Stored entries
==========
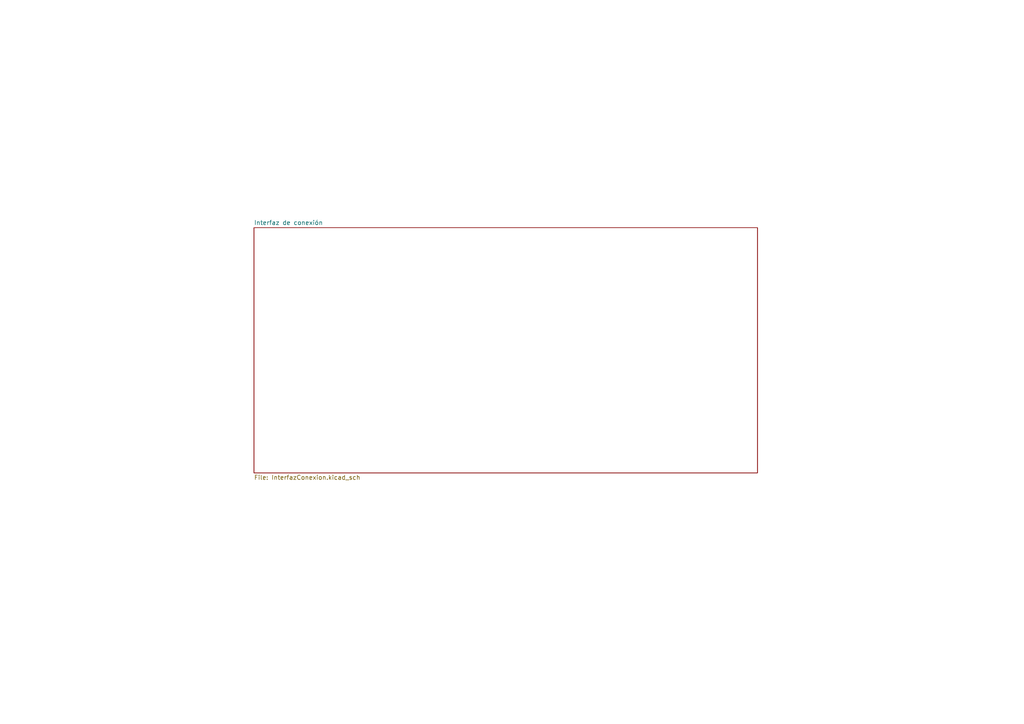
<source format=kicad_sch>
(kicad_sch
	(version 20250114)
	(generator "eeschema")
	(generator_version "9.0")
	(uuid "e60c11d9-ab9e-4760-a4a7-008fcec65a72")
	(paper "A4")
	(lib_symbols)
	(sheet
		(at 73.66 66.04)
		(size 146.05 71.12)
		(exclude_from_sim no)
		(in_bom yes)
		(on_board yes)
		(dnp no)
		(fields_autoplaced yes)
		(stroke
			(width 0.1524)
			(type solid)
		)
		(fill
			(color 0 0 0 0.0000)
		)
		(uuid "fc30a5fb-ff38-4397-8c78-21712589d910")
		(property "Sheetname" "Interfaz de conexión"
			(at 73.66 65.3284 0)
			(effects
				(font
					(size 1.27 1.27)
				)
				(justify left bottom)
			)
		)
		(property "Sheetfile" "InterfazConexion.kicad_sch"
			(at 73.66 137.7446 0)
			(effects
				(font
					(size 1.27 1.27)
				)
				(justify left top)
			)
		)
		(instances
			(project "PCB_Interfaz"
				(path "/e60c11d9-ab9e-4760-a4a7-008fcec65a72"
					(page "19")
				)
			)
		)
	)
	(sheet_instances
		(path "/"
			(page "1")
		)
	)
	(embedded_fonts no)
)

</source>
==========
**What the exercise asks:**
Which lines of the entries above contain the string "path"? Copy each one.

**Answer to the exercise:**
				(path "/e60c11d9-ab9e-4760-a4a7-008fcec65a72"
		(path "/"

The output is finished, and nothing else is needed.